Expect to walk around the streets with a beer bottle in your hand whether you’re young or old, graffiti on every available space, a distinct lack of trees, painful travel ticketing systems and endless rows of ugly concrete blocks that strangely help make Berlin unique.

If I could capture it in a painting or photograph, it would probably be from the night-time windows of the Michelberger restaurant, a white tiled room overlooking the S-Bahn, so that flashing trains and trains refract through the glass like a piece of Duchamp modernism. On a business trip it’s hard to see just how much Berlin is a party town where it would be very hard to sit alone in a bar or cafe for long without making friends. But what about during the day?

A museum pass seems a good idea, but possibly not for a weekend. It covers 27 museums and with the best will in the world you will cover four. However, it saves you from the chaos of the summer break queues.

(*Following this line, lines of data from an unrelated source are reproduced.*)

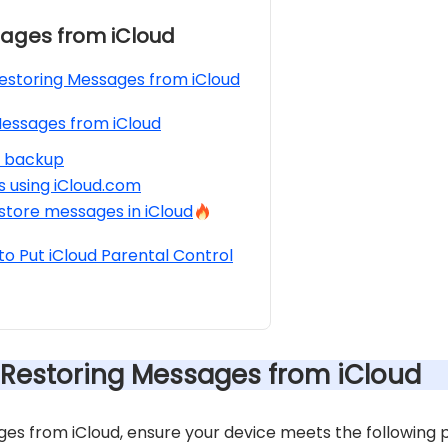
ages from iCloud
Restoring Messages from iCloud
essages from iCloud
d backup
 using iCloud.com
store messages in iCloud
o Put iCloud Parental Control
r Restoring Messages from iCloud
es from iCloud, ensure your device meets the following p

On Museum Island the Neues Museum lost its interiors in the war but has now been rebuilt for its Egyptian acquisitions to include a magnificent room for the head of Nefertiti.

The richness of the artefacts is match by fine curatorship, so that there’s a strong emphasis on the ways in which ‘civilised’ art interacts with so-called ‘Barbaric’ art, especially in an exhibition that contrasts kings and princesses from different continents. Items are presented clearly and in context, and the lost treasures of Aleppo (including the highly decorated remains of the souk) make you realise how fragile the memories of the past become when barbarians elect to destroy them. Other grand pieces like the Ishtar Gate, while undoubtably spectacular with its vibrant blue tiles, feel out of context in indoor settings, but at least they’re safe in Berlin.

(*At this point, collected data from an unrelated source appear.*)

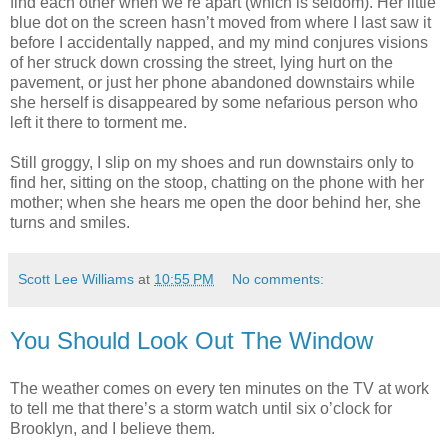
find each other when we’re apart (which is seldom). Her little
blue dot on the screen hasn’t moved from where I last saw it
before I accidentally napped, and my mind conjures visions
of her struck down crossing the street, lying hurt on the
pavement, or just her phone abandoned downstairs while
she herself is disappeared by some nefarious person who
left it there to torment me.
Still groggy, I slip on my shoes and run downstairs only to
find her, sitting on the stoop, chatting on the phone with her
mother; when she hears me open the door behind her, she
turns and smiles.
Scott Lee Williams
at
10:55 PM
No comments:
You Should Look Out The Window
The weather comes on every ten minutes on the TV at work
to tell me that there’s a storm watch until six o’clock for
Brooklyn, and I believe them.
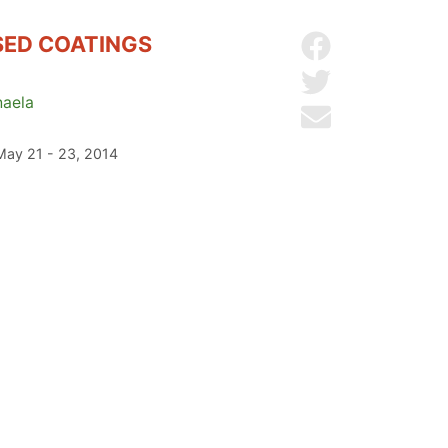
SED COATINGS
Share on Facebo
Share on Twitter
aela
Send by email
 May 21 - 23, 2014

Things to avoid; mad people (obvs), Checkpoint Charlie (the museum is good but the checkpoint itself is not – do you really want a selfie with a bloke dressed as a border guard?), currywurst, the snack that combines the worst of both ingredients and – more arguable, this – the Reichstag, an elegant blank that I’d visited before and still remember very little about.

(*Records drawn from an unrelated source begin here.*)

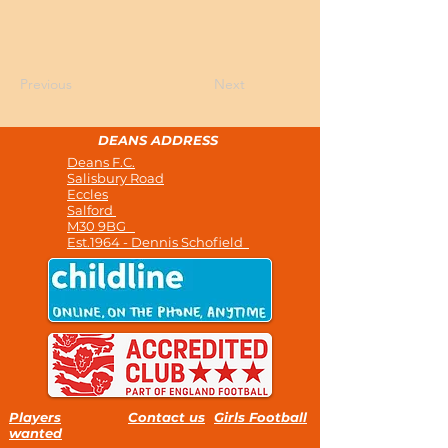
Previous
Next
DEANS ADDRESS
Deans F.C.
Salisbury Road
Eccles
Salford
M30 9BG
Est.1964 - Dennis Schofield
Players
Contact us
Girls Football
wanted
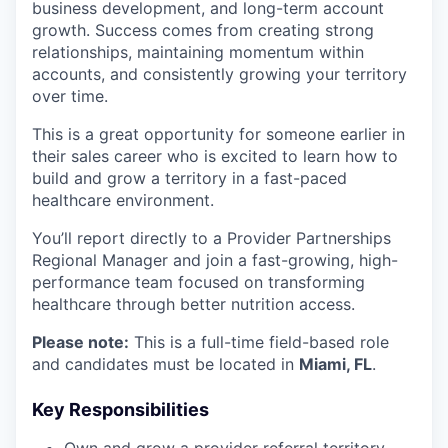
business development, and long-term account
growth. Success comes from creating strong
relationships, maintaining momentum within
accounts, and consistently growing your territory
over time.
This is a great opportunity for someone earlier in
their sales career who is excited to learn how to
build and grow a territory in a fast-paced
healthcare environment.
You’ll report directly to a Provider Partnerships
Regional Manager and join a fast-growing, high-
performance team focused on transforming
healthcare through better nutrition access.
Please note:
This is a full-time field-based role
and candidates must be located in
Miami, FL
.
Key Responsibilities
Own and grow a provider referral territory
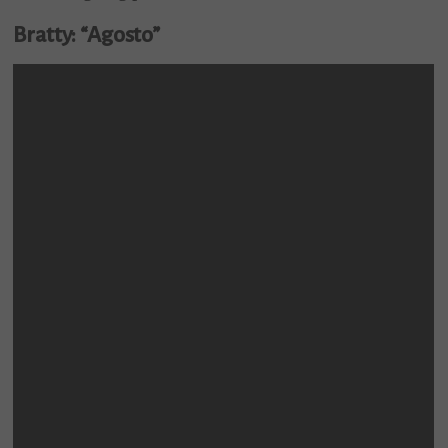
Bratty: “Agosto”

Street markets, art and music are largely interchangeable throughout Northern Europe but still add colour and life to Berlin. After six trips I finally feel as if I’ve seen something more. It’s easy to skim across, harder to dig into, but worth it.

6 comments on “Hello To Berlin”

  1. Brooke says:

    Repeat: it would be great to have a compilation of your travel writing–perhaps with post scripts of your later reflection.

  2. Denise Treadwell says:

    I am always interested in what people eat for breakfast in various countries. I can’t imagine in Berlin that they eat cereal and eggs and bacon ?

  3. Ian Mason says:

    I’d imagine that Berlin is no different to the rest of Germany as far as breakfast is concerned: bread, cold meats, cheese and the occasional boiled egg.

  4. Helen Martin says:

    My semi-hemi-demi daughter told me of fried potatoes, eggs, good bread, and cheese for breakfast in East Germany. Of course, she was staying with family and they ran a bakery (family run since well before WWII) but that’s all I know.
    Try Wernigerode which is an old town on the edge of a mountain used by the East as a listening post and still having a coal fired steam railway to take you to the top and the almost constant fog. It is supposedly the site of demonic partying on May Day Eve. We stayed in a bed & breakfast at the sharp bend in J. S. Bach Street so breakfast was aimed at the guests.
    The town has a lot of tourists but is in a lovely rural area served by German rail.

  5. Wayne Mook says:

    At the German market in Manchester they had currywurst, I concur with admin, best to avoid.


  6. John DLC says:

    I really enjoyed the DDR Museum when I visited. Who knew they had so much in common with London council flats in the 70’s?